De Europese Unie overweegt serieus om invoerrechten in te voeren op Chinese elektrische auto’s, of een deel daarvan. De reden voor deze waarschijnlijke beslissing lijkt volledig gerechtvaardigd: als het waar is, zoals de EU zegt, dat deze auto’s worden gesubsidieerd door de Chinese autoriteiten, is het volgens de wereldhandelsregels normaal om hen te bestraffen met invoerrechten om zo mogelijk het evenwicht te herstellen met de Europese concurrenten van deze Chinese fabrikanten.
De schijnbare legaliteit van een dergelijke beslissing mag de nadelen ervan niet verhullen. Ten eerste leidt dit soort maatregelen, of ze nu gerechtvaardigd zijn of niet, altijd tot vergeldingsmaatregelen van het land dat zich als slachtoffer beschouwt. We kunnen dus verwachten dat China, zelfs als het in de fout is, ook invoerrechten zal instellen op Europese producten die zij zorgvuldig zullen kiezen. Dit zullen uiteraard producten zijn die regelmatig door China worden gekocht en die minder concurrerend zullen worden omdat er invoerrechten op zijn opgelegd. Dit zal natuurlijk leiden tot een verlies aan concurrentievermogen voor de Europese bedrijven die deze producten maken, en mogelijk tot baanverlies voor de Europese exporterende bedrijven.
Deze negatieve consequentie is niet de enige. Het is vanzelfsprekend dat de extra invoerrechten op Chinese elektrische auto’s de prijs daarvan voor Europese consumenten zullen verhogen. Dit is logisch en het is precies het doel van de maatregel. Met andere woorden, als een Europese consument nu een Chinese auto koopt, zal hij meer betalen, zelfs als het Chinese exportbedrijf er niets extra aan verdient. Dit betekent dus een verlies aan koopkracht voor de Europese koper.
ALS EEN EUROPESE CONSUMENT EEN CHINESE AUTO KOOPT, ZAL HIJ MEER BETALEN, OOK AL VERDIENT HET CHINESE EXPORTBEDRIJF ER NIETS EXTRA AAN.
Deze consument kan natuurlijk ook overstappen naar de Europese concurrenten van de Chinezen.
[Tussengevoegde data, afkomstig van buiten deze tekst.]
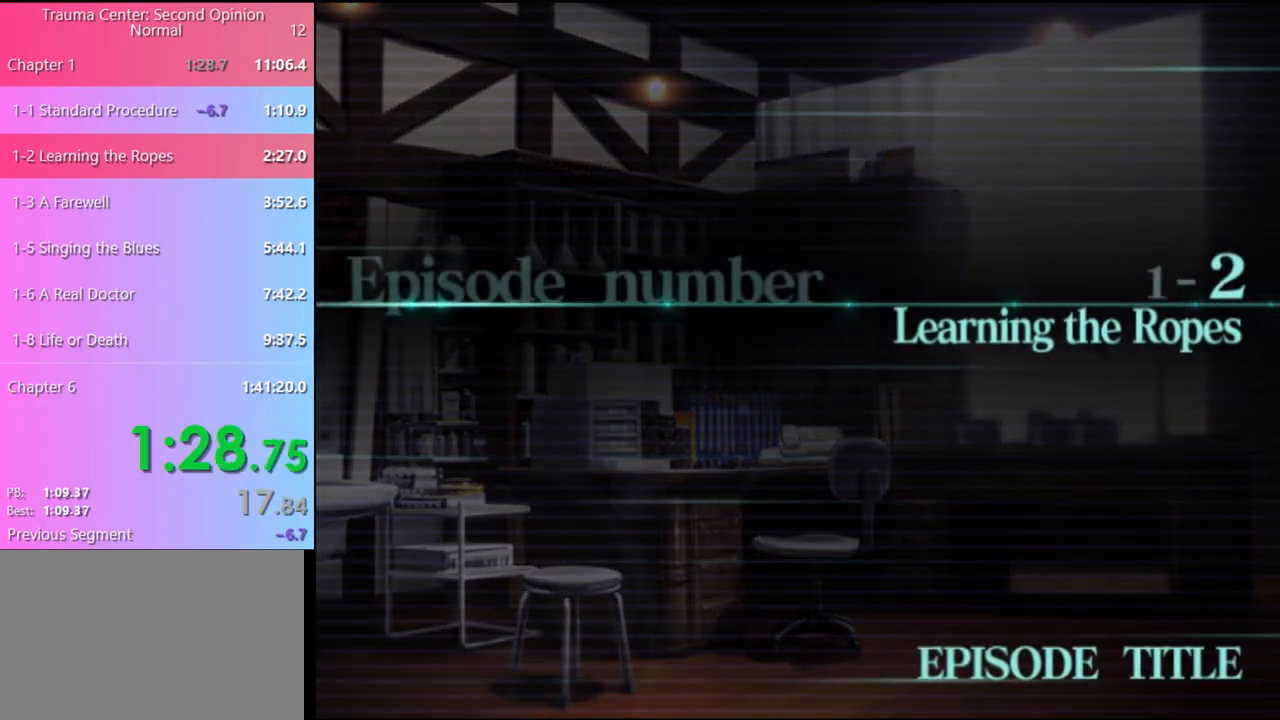
{"keys": ["q"], "mouse": [], "events": [[67, "mouse_left", "down"], [167, "mouse_left", "up"], [233, "mouse_left", "down"], [300, "mouse_left", "up"], [367, "q", "down"], [400, "q", "up"], [500, "q", "down"]]}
Maar dit betekent nog steeds een verlies aan koopkracht voor de consument, omdat deze Europese auto’s duurder zijn. Daarom worden de betreffende invoerrechten ingesteld. Dus, noodzakelijkerwijs, zal de Europese consument de volledige of het grootste deel van de extra kosten van de auto dragen, of hij nu vasthoudt aan zijn wens om een Chinese auto te kopen of een Europese auto koopt.
Dit betekent dat de kosten van de maatregel in alle gevallen door de Europese consument zullen worden gedragen. Deze heeft weliswaar een mogelijkheid om deze kosten te vermijden. Dit bestaat er eenvoudigweg in om geen elektrische auto te kopen, of die nu Chinees of Europees is. Wanneer de prijs stijgt, is het logisch dat de consument zich afkeert van dit product. We weten dat, met uitzondering van bedrijfswagens, waarvan de verkoop in elektrische vorm kunstmatig wordt gestimuleerd door ons belastingstelsel, elektrische auto’s al geen significant succes kennen en door de consumenten ronduit worden gemeden.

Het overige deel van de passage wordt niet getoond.